§ TASK DESCRIPTION:
Search the data for the string "lines" and extract every line where it appears.

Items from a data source
----------
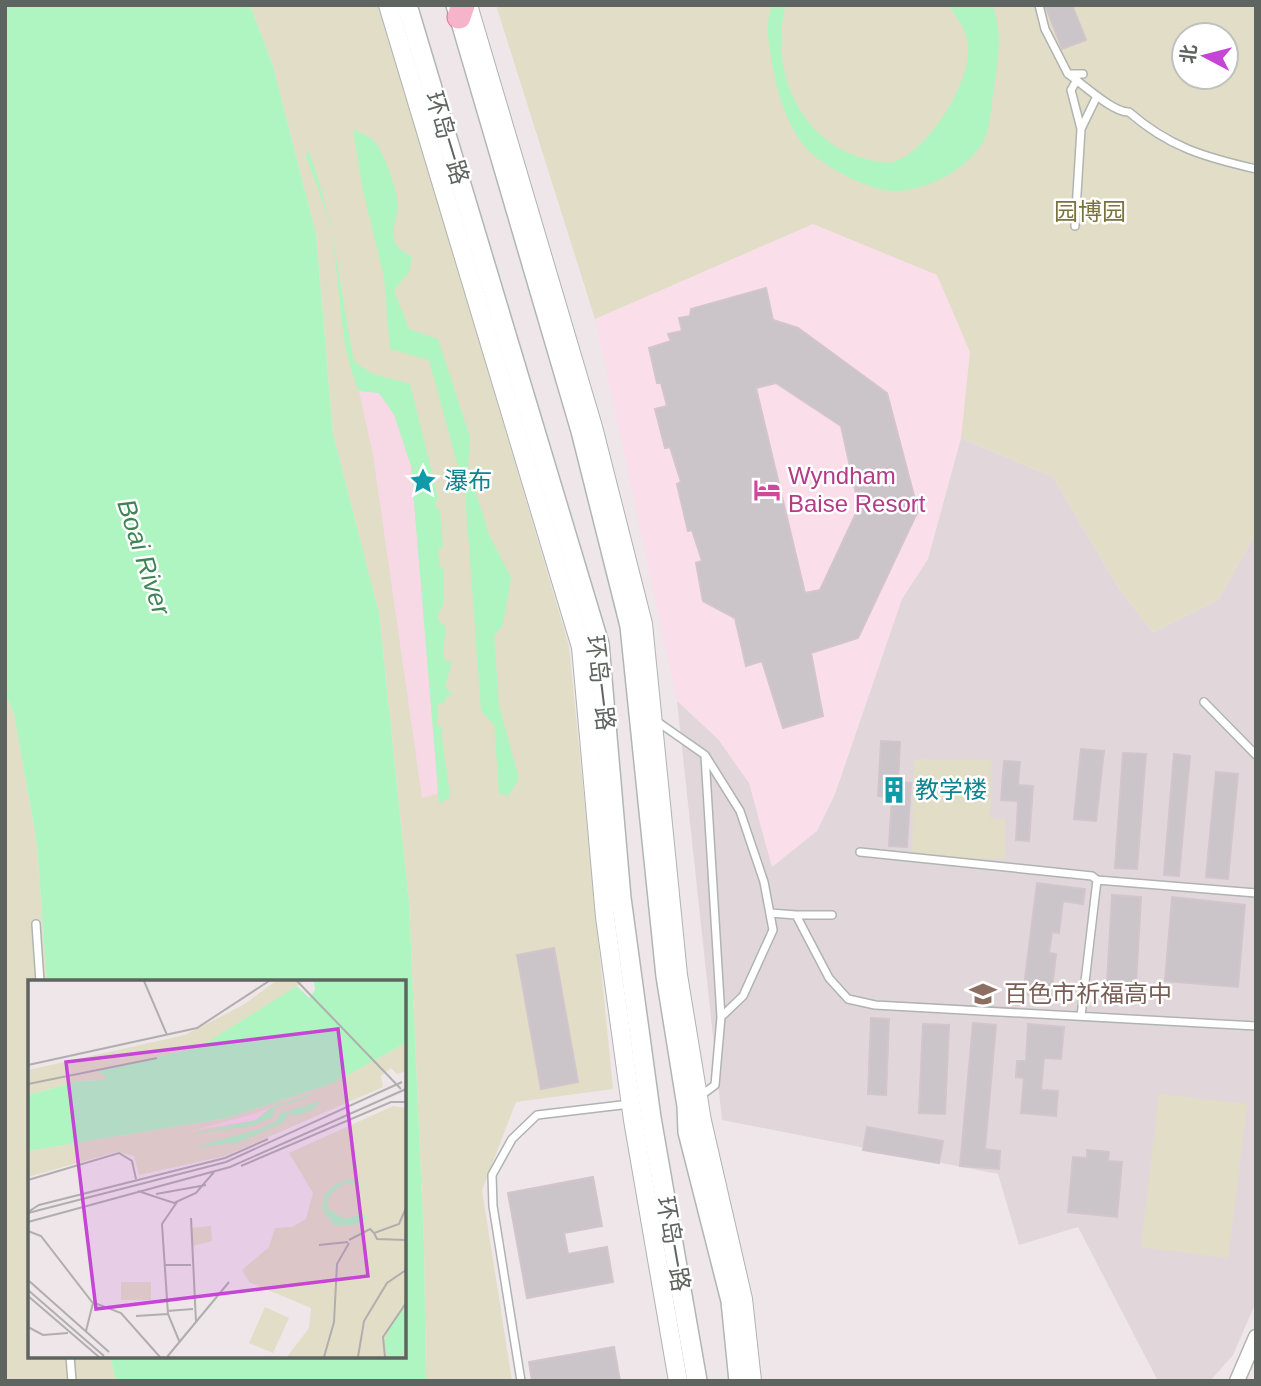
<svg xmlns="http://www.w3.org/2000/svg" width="1261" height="1386" font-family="Arial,'Noto Sans SC',sans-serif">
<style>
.commercial{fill:#fadfea}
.education{fill:#e1d7db}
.green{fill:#e2ddc6;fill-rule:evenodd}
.sand{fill:#f6d9e5}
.water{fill:#aff5c1}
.building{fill:#cbc4c8;stroke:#d2c5cb;stroke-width:2;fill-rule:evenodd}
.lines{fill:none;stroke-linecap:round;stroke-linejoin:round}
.service-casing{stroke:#afb4b1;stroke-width:10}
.minor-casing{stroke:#afb4b1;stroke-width:17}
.tertiary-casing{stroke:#afb4b1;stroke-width:20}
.secondary-casing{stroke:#b0b7b3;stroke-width:22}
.primary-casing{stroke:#e16ca2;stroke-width:25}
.service{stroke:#fff;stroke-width:7}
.minor{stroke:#fff;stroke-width:14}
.tertiary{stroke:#fff;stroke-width:18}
.secondary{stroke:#fff;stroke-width:19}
.primary{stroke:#f5b4ca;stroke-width:23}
.labels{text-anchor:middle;stroke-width:5;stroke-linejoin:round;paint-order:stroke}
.street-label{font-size:24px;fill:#5e6460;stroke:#fff}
.park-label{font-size:24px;fill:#7b733e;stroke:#fff}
.hotel-label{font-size:24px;fill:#b23c85;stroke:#fff;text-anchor:start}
.culture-label{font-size:24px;fill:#0d838f;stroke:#fff;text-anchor:start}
.education-label{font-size:24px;fill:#785e54;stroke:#fff;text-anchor:start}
.water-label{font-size:26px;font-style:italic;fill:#408456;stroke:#fff}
.inset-road{fill:none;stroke:#b0aeae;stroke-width:2}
.view{fill:#c545d4;fill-opacity:0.15;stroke:#c545d4;stroke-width:3.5}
.inset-edge{fill:none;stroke:#5e6460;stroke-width:3.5}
</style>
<rect width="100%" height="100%" fill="#eee6e9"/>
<!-- commercial -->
<path class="commercial" d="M813,224L938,275L970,352L961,438L928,559L902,599L835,794L817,831L771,868L749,783L718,739L677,701L595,319Z"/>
<!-- education -->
<path class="education" d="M961,438L1053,477L1120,590L1153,632L1218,600L1256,533V1302L1233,1355L1210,1381H1158L1078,1227L1019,1245L998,1174L722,1120L677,701L718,739L749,783L772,867L817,831L835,794L902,599L928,559Z"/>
<!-- green -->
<path class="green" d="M250,5H380L569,646L613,1089L516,1102L482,1190L512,1381H426L424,1245L409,902L379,613L333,434L316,234L273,66Z
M496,5H1256V533L1218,600L1153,632L1120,590L1053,477L961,438L970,352L937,275L813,224L595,319ZM1184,35H1226V77H1184Z
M5,692L14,714L37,844L47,982H30V1356H110L116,1381H5Z
M914,759L991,760L990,818L1005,819V859L912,858Z
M1159,1094L1247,1104L1228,1258L1141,1247Z"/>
<!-- sand -->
<path class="sand" d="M359,391L379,393L394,414L411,466L438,780L437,794L422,798L373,455Z"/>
<!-- water -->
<path class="water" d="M5,5H250L273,66L316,234L333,434L379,613L409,902L424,1245L426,1381H116L110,1356H404V982H47L37,844L14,714L5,692Z
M772,5H786C768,65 798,138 859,157C870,160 885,165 896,161C930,149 977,74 967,38C964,27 955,15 949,5H992C1004,32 997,67 993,95C991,109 990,129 983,142C967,169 930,189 898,191C871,193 817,164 801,142C785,119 778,95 773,68C769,46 764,27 772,5Z
M353,129C359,133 368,135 373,140C382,147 399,194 398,206C395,232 383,240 412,257L409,272L394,290L409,329L438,339L470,437L468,467L490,537L511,577L503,625L494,636L499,705L519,779L508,796L499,793L494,725L481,711L465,493L429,360L390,349L384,278L362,186Z
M309,152C336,225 339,287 354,361L371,373L410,384L438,497L435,508L440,509L443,547L438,549L440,567H444V602L437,618L446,628L443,650L445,661L452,662L445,687L453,695H447L445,702L437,705V725L442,728C442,751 448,773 450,797L439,804L411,466L394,414L379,393L359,391C338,342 341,289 332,237C327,209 315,181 305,154Z"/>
<!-- building -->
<path class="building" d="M1045,5H1072L1086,40L1062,49Z
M766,288L773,320L798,328L887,393L918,511L858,638L811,653L823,716L783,728L762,661L746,666L735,618L703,601L696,563L702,561L692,530L688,531L677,484L681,482L670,447L665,448L655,409L667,406L661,383H657L649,348L671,341L668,334L682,331L679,318L690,316L691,309ZM776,383L841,426L859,507L820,590L805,593L756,388Z
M881,741L900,742L898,782L911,783L907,847L889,846L892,797L878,796Z
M1081,749L1104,751L1096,821L1074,819Z
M1123,753L1146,754L1137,869L1115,868Z
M1174,754L1190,756L1179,876L1164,875Z
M1004,761L1020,762L1018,785L1033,786L1029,841L1016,840L1018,801L1001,800Z
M1216,772L1238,774L1228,879L1206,877Z
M1037,883L1085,889L1083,904L1063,901L1059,933L1052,932L1049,953L1056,954L1051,997L1023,994Z
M1112,895L1141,897L1136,985L1107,983Z
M1172,897L1245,905L1238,987L1165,981Z
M554,948L578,1082L541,1089L517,955Z
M871,1018L889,1019L886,1095L868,1094Z
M973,1023L996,1025L985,1149L1000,1151L999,1169L960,1166Z
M923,1024L949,1025L945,1114L919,1113Z
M1028,1024L1064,1027L1061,1059L1044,1058L1041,1090L1058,1091L1056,1116L1021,1113L1024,1078L1016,1077L1017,1061H1026Z
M867,1127L943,1141L939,1163L863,1150Z
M1087,1150L1109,1152L1108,1161L1122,1162L1117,1217L1068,1212L1073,1157L1087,1158Z
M593,1177L602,1226L564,1233L568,1254L607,1247L613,1282L527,1298L508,1193Z
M614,1347L620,1381H532L529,1362Z"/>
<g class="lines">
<defs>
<path id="service" d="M1039,5L1045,29L1068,74
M1083,74H1068C1082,83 1113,113 1129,112C1169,147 1204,157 1256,169
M1081,129L1097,96
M1075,226L1081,129L1071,90L1077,80
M1204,702L1256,755
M655,720L705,755L740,811L764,882L773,930L743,996L721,1017L715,1085L699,1097
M705,756L721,1017
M860,852L1092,876L1097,880L1256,893
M770,913L796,915L829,978L848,999L875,1005L1256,1026
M796,915H832
M36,924L40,982
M1081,1016L1097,880
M70,1356L72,1381
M521,1381L493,1206L492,1175L512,1139L537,1115L630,1104"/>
<path id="minor" d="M1237,1381L1256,1337"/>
<path id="tertiary" d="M388,5L581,647L605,917L633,1120L678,1381
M468,5L593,427L643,624L678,975L702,1121L743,1299L752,1381"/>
<path id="secondary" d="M407,5L599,644L621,898L651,1118L697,1381
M456,5L581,431L630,626L666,976L687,1106L688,1132L731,1301L739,1381"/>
<path id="primary" d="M459,17L463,5"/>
</defs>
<!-- service casing -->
<use href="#service" class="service-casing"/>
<!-- minor casing -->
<use href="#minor" class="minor-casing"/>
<!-- tertiary casing -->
<use href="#tertiary" class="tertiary-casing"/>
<!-- secondary casing -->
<use href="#secondary" class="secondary-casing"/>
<!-- primary casing -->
<use href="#primary" class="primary-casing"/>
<!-- service -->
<use href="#service" class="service"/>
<!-- minor -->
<use href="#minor" class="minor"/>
<!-- tertiary -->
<use href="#tertiary" class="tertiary"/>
<!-- secondary -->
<use href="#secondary" class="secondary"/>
<!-- primary -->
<use href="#primary" class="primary"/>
</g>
<!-- icons -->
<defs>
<symbol id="sight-bare" viewBox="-9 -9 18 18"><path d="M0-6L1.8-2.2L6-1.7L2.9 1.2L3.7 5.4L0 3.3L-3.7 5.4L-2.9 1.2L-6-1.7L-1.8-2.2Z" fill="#0f9aa8" stroke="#fff" stroke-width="2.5" paint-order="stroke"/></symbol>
<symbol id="hotel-bare" viewBox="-9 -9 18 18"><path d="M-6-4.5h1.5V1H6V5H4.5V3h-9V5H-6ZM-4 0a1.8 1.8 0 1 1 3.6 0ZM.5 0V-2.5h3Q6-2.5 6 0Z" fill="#d1479c" stroke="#fff" stroke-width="2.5" paint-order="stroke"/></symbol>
<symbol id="building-bare" viewBox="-9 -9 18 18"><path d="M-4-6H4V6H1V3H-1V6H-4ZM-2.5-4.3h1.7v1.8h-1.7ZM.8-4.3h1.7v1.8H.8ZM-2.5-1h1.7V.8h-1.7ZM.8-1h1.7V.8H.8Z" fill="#0f9aa8" stroke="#fff" stroke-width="2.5" paint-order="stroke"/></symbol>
<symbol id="school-bare" viewBox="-9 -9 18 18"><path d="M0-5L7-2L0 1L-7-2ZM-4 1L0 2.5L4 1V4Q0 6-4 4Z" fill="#8d6e63" stroke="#fff" stroke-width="2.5" paint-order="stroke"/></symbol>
</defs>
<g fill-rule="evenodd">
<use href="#sight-bare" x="404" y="462" width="38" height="38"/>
<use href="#hotel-bare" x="748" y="471" width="38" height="38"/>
<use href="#building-bare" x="875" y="771" width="38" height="38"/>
<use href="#school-bare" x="964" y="975" width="38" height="38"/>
</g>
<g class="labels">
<!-- street labels -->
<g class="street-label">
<text transform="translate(447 138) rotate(73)" y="8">环岛一路</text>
<text transform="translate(600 683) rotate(83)" y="8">环岛一路</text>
<text transform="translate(673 1244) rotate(80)" y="8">环岛一路</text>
</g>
<!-- park labels -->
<g class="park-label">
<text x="1090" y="220">园博园</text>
</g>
<!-- hotel labels -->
<g class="hotel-label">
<text x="788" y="484">Wyndham<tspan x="788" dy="28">Baise Resort</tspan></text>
</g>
<!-- culture labels -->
<g class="culture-label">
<text x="444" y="489">瀑布</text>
<text x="915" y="798">教学楼</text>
</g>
<!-- education labels -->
<g class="education-label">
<text x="1004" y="1002">百色市祈福高中</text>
</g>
<!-- water labels -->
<g class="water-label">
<text transform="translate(144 557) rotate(72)" y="9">Boai River</text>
</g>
</g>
<!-- overview -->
<g transform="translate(28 980)">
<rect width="378" height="378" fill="#eee6e9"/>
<path d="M248,1H276L214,45L170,68L76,100L51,101L0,115V90L157,55L215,25ZM378,63V91L369,94L363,88L353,96L355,107L197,176L111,195L106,176L88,172L0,197V171L199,138L303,104ZM365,126L378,128V377H259L281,348L283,328L221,302L214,290L241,267L247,248L264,247L278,239L285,213L261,173ZM183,246L184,261L165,266L163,248ZM93,302H123V320H93ZM237,327L261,338L245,373L221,363Z" fill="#e2ddc6"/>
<path d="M242,128L228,140L163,151L229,133Z" fill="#f6d9e5"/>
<path d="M286,1H378V63L303,104L199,138L0,171V115L51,101L76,100L79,97L69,91L170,68L269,6L281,18L287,10ZM287,113L272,120L247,127L244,138L223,146L163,154L228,140L244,127ZM293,121L285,129L269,136L262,133L254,143L209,163L166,167L232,149L249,141L251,134ZM324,199L339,207L325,202L311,206L301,216L299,228L316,239L334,234L339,238L328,245H306L294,229L297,214L308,204ZM378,326V369L372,377H360L356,362L361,349Z" fill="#aff5c1"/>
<path class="inset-road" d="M116,1L139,55M269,1L373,109M0,85L169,48L241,1M0,104L129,78M213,186L363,122H378M0,200L91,173L104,181L108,199M110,211L146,223L168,213L186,192M128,214L178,205M149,222L134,244L140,334L152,363M378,228L371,244L346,253L349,259L378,260M0,232L11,225L197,178L240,159M0,233L198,182L374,102M163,238L168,342M0,242L202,187L378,109M0,251L13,256L64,322L93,333L132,377M321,260L342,249L346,253M291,265L320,262M136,285H163M0,300L81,372M0,310L76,376M0,316L71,377M139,331L165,329M108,336L140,334M0,347L15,355L40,353M58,351L65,323M139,377L201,302M296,377L306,342L309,284L321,263M330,377L336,341L359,303L378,290M357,377L355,357L378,323"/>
<path class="view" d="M310,49L340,296L68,329L38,82Z"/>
<rect width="378" height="378" class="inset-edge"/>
</g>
<!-- border -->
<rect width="1261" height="1386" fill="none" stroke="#5e6460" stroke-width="14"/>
<!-- north arrow -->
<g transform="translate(1205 56) rotate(277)"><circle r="33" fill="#ffffff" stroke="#bfc1bf" stroke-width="2"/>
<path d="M0-5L12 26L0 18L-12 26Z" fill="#c545d4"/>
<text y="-10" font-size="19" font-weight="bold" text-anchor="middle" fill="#5e6460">北</text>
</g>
</svg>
----------
§ RESULT OF THIS EXERCISE:
.lines{fill:none;stroke-linecap:round;stroke-linejoin:round}
<g class="lines">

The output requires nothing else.